Auf dem Balkan holen die Volksgruppen und Landsmannschaften Jugoslawiens jetzt nach, was die übrigen europäischen Erben der Vielvölkerstaaten Osmanisches Reich und Donaumonarchie etwas früher hinter sich gebracht haben: Sie wollen 1. um nahezu jeden Preis in ethnisch bzw. religiös weitgehend homogenen Nationalstaaten leben und 2. jeder auf einem möglichst großen Territorium. Dies sind die Kriegsziele der Hauptkontrahenten, und eine skrupellose politische Führung versucht sie mit allen Mitteln durchzusetzen. Gesehen aber werden meist nur die grausamen Begleitumstände. Von der Wiederkehr des Faschismus, gar einem neuen Auschwitz geht die Rede, das Jahrhundertverbrechen des Nationalsozialismus wird zur beliebigen Metapher historisiert. Und wann immer die zu Hilfe geholten Schlichter pragmatische Überlegungen anstellen, wie man die Bildung der letzten Nationalstaaten auf dem Balken durch neue Grenzen etwas weniger unmenschlich machen könnte, ist schnell von Appeasement und Zynismus die Rede, vom Lohn der Gewalt. Doch ist es nicht weit zynischer, die Neuordnung auf dem Balkan durch eine brutalisierte Soldateska in neue, mit Sicherheit noch blutigere Runden gehen zu lassen?

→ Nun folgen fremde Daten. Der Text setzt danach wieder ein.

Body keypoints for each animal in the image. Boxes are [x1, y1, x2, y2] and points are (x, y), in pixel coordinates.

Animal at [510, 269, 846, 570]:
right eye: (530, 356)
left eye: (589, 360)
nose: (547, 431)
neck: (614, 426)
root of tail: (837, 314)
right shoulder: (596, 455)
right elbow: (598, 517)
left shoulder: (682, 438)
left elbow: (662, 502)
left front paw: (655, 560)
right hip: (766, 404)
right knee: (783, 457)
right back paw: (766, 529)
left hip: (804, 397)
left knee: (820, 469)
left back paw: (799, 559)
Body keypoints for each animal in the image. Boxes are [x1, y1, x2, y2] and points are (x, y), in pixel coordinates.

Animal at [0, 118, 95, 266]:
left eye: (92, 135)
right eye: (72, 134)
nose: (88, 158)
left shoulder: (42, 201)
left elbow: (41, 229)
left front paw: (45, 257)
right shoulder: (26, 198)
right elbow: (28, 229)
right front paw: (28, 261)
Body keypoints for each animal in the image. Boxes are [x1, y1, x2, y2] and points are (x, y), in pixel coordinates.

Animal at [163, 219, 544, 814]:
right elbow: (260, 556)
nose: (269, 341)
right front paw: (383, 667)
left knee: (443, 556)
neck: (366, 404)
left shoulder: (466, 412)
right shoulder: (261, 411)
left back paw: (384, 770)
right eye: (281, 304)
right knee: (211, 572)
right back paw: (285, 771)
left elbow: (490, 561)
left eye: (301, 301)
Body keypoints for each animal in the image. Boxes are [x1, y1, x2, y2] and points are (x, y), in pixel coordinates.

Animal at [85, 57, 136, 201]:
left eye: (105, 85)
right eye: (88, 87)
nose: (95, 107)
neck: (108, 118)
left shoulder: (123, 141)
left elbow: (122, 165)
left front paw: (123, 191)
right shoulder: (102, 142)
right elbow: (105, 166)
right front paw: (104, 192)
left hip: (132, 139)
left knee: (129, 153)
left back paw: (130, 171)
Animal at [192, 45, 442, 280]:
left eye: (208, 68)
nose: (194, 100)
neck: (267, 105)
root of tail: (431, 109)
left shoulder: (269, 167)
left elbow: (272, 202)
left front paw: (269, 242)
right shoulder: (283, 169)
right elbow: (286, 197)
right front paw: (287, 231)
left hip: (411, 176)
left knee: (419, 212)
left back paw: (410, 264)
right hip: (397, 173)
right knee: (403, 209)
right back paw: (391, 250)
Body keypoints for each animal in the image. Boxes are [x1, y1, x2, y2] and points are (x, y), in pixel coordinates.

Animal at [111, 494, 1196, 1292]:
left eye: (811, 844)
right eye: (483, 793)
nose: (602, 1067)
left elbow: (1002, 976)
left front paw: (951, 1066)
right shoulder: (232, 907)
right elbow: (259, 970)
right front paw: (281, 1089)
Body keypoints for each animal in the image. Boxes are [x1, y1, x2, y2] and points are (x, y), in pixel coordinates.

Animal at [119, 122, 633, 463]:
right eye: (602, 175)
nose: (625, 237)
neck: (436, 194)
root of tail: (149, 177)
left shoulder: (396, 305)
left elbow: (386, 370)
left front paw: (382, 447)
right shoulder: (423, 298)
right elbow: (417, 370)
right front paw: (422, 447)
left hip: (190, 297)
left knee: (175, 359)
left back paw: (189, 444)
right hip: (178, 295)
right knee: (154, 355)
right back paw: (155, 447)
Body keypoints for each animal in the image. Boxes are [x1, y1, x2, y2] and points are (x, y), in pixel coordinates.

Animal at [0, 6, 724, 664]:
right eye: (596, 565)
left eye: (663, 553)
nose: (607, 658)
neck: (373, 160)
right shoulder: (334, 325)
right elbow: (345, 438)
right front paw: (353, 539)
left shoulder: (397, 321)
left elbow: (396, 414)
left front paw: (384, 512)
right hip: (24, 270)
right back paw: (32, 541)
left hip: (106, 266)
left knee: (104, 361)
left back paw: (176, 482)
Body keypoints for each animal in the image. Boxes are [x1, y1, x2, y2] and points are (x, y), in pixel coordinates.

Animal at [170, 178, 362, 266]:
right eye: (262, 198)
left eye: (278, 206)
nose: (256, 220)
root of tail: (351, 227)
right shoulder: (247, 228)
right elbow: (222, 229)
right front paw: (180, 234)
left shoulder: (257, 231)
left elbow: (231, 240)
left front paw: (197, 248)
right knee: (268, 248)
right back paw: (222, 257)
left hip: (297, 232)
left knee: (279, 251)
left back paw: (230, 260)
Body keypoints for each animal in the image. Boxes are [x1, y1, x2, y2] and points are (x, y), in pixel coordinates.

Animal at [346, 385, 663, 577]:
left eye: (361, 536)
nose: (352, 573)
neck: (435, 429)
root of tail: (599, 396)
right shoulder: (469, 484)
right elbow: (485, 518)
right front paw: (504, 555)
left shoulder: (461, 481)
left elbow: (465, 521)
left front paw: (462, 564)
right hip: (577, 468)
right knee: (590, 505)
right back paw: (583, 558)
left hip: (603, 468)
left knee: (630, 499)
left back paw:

Ohne Gewalt ist es auch bei der Grenzziehung und „ethnischen Homogenisierung“ im südlichen Balkan zu Anfang des Jahrhunderts nicht abgegangen. Der erste größere territoriale Verteilungskrieg, der zweite Balkankrieg des Jahres 1913, in dem Serben, Griechen und Bulgaren sich um Mazedonien stritten, dauerte nur drei Monate. Aber er kostete mehrere hunderttausend Menschen das Leben, nur ein kleinerer Teil davon Militärs. Zeitungsberichte aus jener Zeit sind von beklemmender Aktualität: Greueltaten, Massaker, Massenvergewaltigungen und am Ende internationale Kommissionen, die die Kriegsverbrechen im nachhinein registrierten.

Über 80 Jahre sind seitdem vergangen, aber viel weiter ist das „christliche“ Europa immer noch nicht im Prozeß der Zivilisation. Auch die heute mit dem seltsam euphemistisch klingenden Terminus „ethnische Säuberungen“ bedachten Massenvertreibungen gehörten schon damals dazu.

Bulgarien stritt jahrzehntelang mit dem griechischen Nachbarn um mazedonisches und thrakisches Gelände, und bei den „Volkstums“-Kämpfen 1912 wurden Tausende umgebracht, Zehntausende vertrieben. Es ging, vor allem, um den Besitz der nordägäischen Küste, die schließlich an Griechenland fiel. Für die wechselseitigen Minderheiten aber einigte man sich auf einen freiwilligen Bevölkerungsaustausch einerseits und einen vom Völkerbund garantierten Minderheitenschutz andererseits – für die, die bleiben wollten und durften. Fast 200.000 Menschen wurden schließlich umgesiedelt, und auch wenn das Prinzip der Freiwilligkeit auf beiden Seiten nur teilweise durchgehalten und der Minderheitenschutz für die Verbliebenen wieder gekündigt wurde, auch wenn die Bulgaren in den 40ern die Resultate mit Gewalt zu revidieren versuchten – betrachtet man das bulgarisch-griechische Nachbarschaftsverhältnis heute, so muß man sagen: Es war die richtige Politik. Ebenso richtig war der im Vertrag von Lausanne (1923) vereinbarte Bevölkerungsaustausch zwischen Griechenland und der Türkei, der fast zehnmal so viele Vertriebene produzierte – aber er hat unendlich viele Menschenleben gerettet. Schiedsrichter war damals der Völkerbund, weil er ein klares Mandat besaß.

Ein Modell auch für das jugoslawische Inferno? Die internationale Gemeinschaft kann mithelfen beim Aushandeln neuer Grenzen und dabei, die trotz aller schon vollzogenen Vertreibungen noch anstehenden weiteren Umsiedlungen unter zivilisierteren Bedingungen stattfinden zu lassen als bisher. Die Frage ist allerdings, ob die widerstreitenden Interessen der Mächte eine einheitliche Balkanpoltiik heute endlich zulassen. Die Frage ist auch, ob es schon so weit ist, daß sich alle Kriegsparteien jetzt wirklich helfen lassen wollen.